▶ _Description of the task_: First find the line with "Expected Model Changes from C&S Updates" in the entries below, then set down exactly every line through the line with "15-day language |", that line included.

(Extracted page text data)
..........
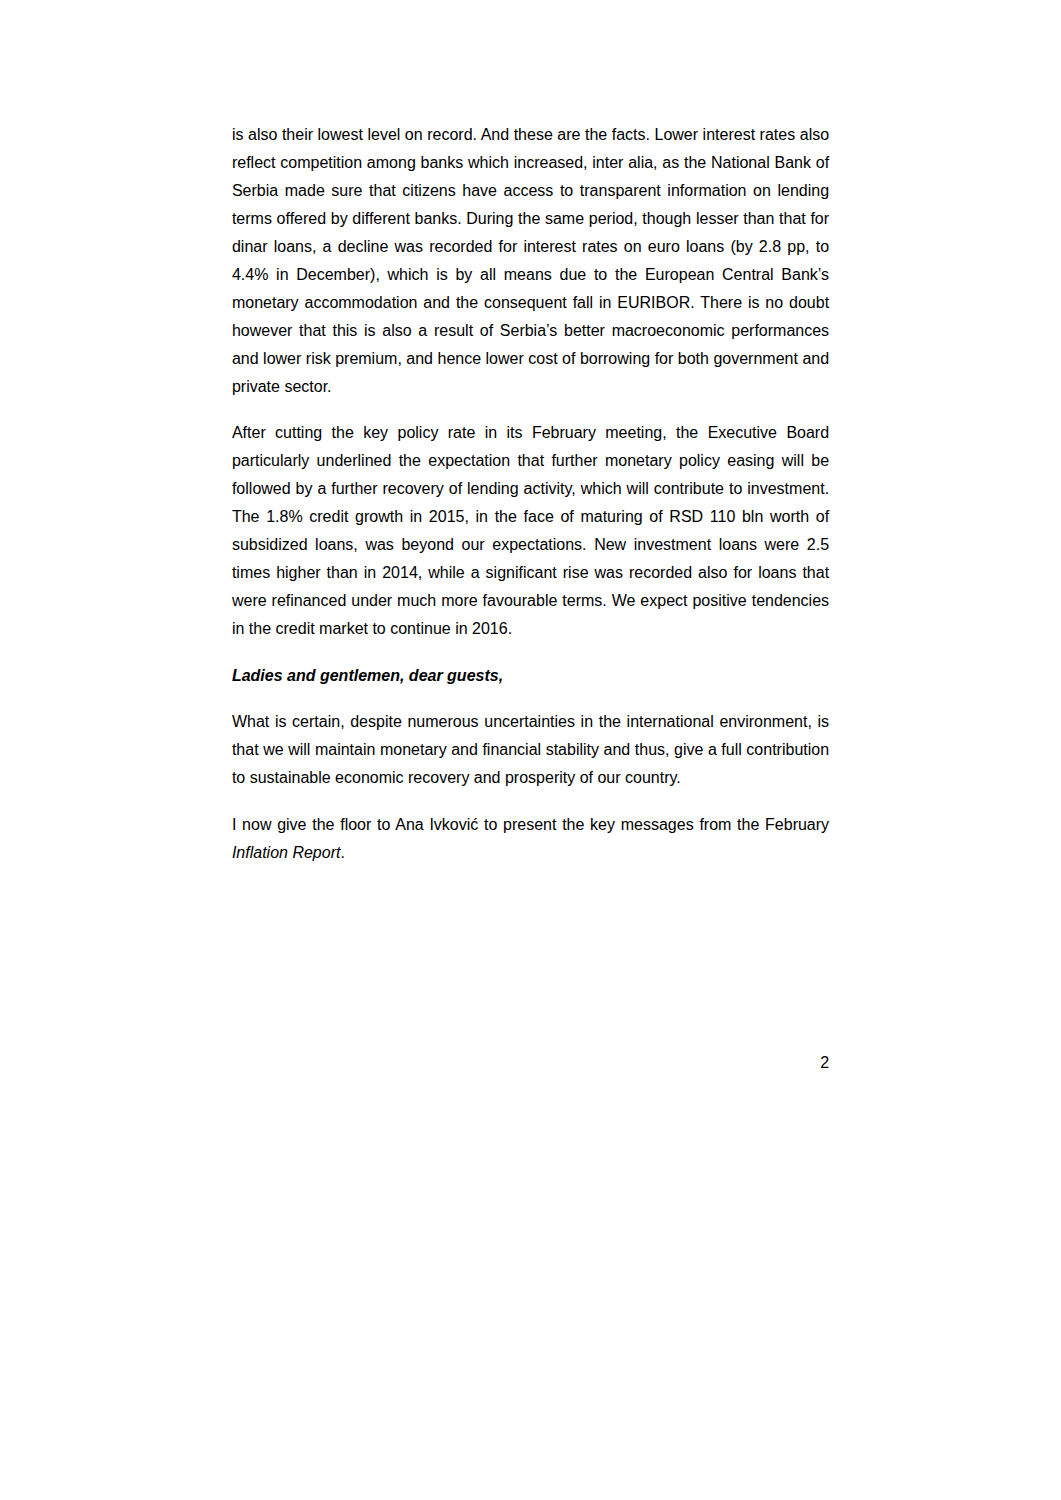is also their lowest level on record. And these are the facts. Lower interest rates also reflect competition among banks which increased, inter alia, as the National Bank of Serbia made sure that citizens have access to transparent information on lending terms offered by different banks. During the same period, though lesser than that for dinar loans, a decline was recorded for interest rates on euro loans (by 2.8 pp, to 4.4% in December), which is by all means due to the European Central Bank’s monetary accommodation and the consequent fall in EURIBOR. There is no doubt however that this is also a result of Serbia’s better macroeconomic performances and lower risk premium, and hence lower cost of borrowing for both government and private sector.
After cutting the key policy rate in its February meeting, the Executive Board particularly underlined the expectation that further monetary policy easing will be followed by a further recovery of lending activity, which will contribute to investment. The 1.8% credit growth in 2015, in the face of maturing of RSD 110 bln worth of subsidized loans, was beyond our expectations. New investment loans were 2.5 times higher than in 2014, while a significant rise was recorded also for loans that were refinanced under much more favourable terms. We expect positive tendencies in the credit market to continue in 2016.
Ladies and gentlemen, dear guests,
What is certain, despite numerous uncertainties in the international environment, is that we will maintain monetary and financial stability and thus, give a full contribution to sustainable economic recovery and prosperity of our country.
I now give the floor to Ana Ivković to present the key messages from the February Inflation Report.
2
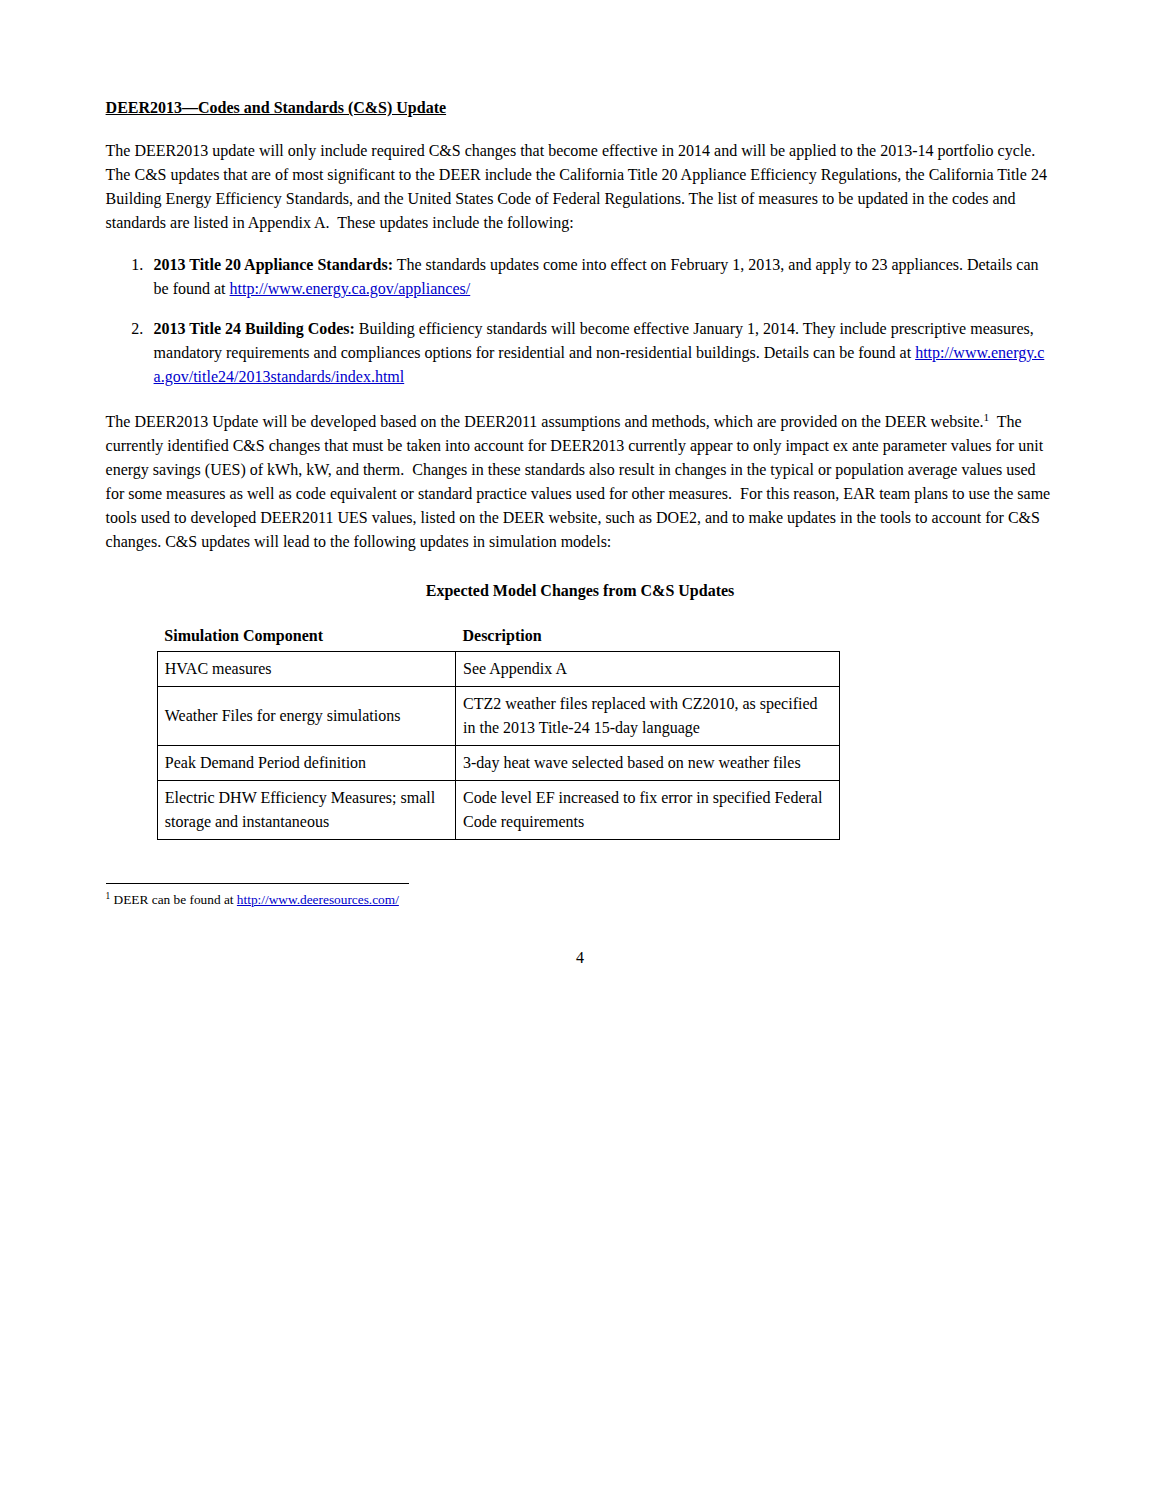DEER2013—Codes and Standards (C&S) Update
The DEER2013 update will only include required C&S changes that become effective in 2014 and will be applied to the 2013-14 portfolio cycle. The C&S updates that are of most significant to the DEER include the California Title 20 Appliance Efficiency Regulations, the California Title 24 Building Energy Efficiency Standards, and the United States Code of Federal Regulations. The list of measures to be updated in the codes and standards are listed in Appendix A. These updates include the following:
2013 Title 20 Appliance Standards: The standards updates come into effect on February 1, 2013, and apply to 23 appliances. Details can be found at http://www.energy.ca.gov/appliances/
2013 Title 24 Building Codes: Building efficiency standards will become effective January 1, 2014. They include prescriptive measures, mandatory requirements and compliances options for residential and non-residential buildings. Details can be found at http://www.energy.ca.gov/title24/2013standards/index.html
The DEER2013 Update will be developed based on the DEER2011 assumptions and methods, which are provided on the DEER website.1 The currently identified C&S changes that must be taken into account for DEER2013 currently appear to only impact ex ante parameter values for unit energy savings (UES) of kWh, kW, and therm. Changes in these standards also result in changes in the typical or population average values used for some measures as well as code equivalent or standard practice values used for other measures. For this reason, EAR team plans to use the same tools used to developed DEER2011 UES values, listed on the DEER website, such as DOE2, and to make updates in the tools to account for C&S changes. C&S updates will lead to the following updates in simulation models:
Expected Model Changes from C&S Updates
| Simulation Component | Description |
| --- | --- |
| HVAC measures | See Appendix A |
| Weather Files for energy simulations | CTZ2 weather files replaced with CZ2010, as specified in the 2013 Title-24 15-day language |
| Peak Demand Period definition | 3-day heat wave selected based on new weather files |
| Electric DHW Efficiency Measures; small storage and instantaneous | Code level EF increased to fix error in specified Federal Code requirements |
1 DEER can be found at http://www.deeresources.com/
4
..........
▶ _Expected answer_:
Expected Model Changes from C&S Updates
| Simulation Component | Description |
| --- | --- |
| HVAC measures | See Appendix A |
| Weather Files for energy simulations | CTZ2 weather files replaced with CZ2010, as specified in the 2013 Title-24 15-day language |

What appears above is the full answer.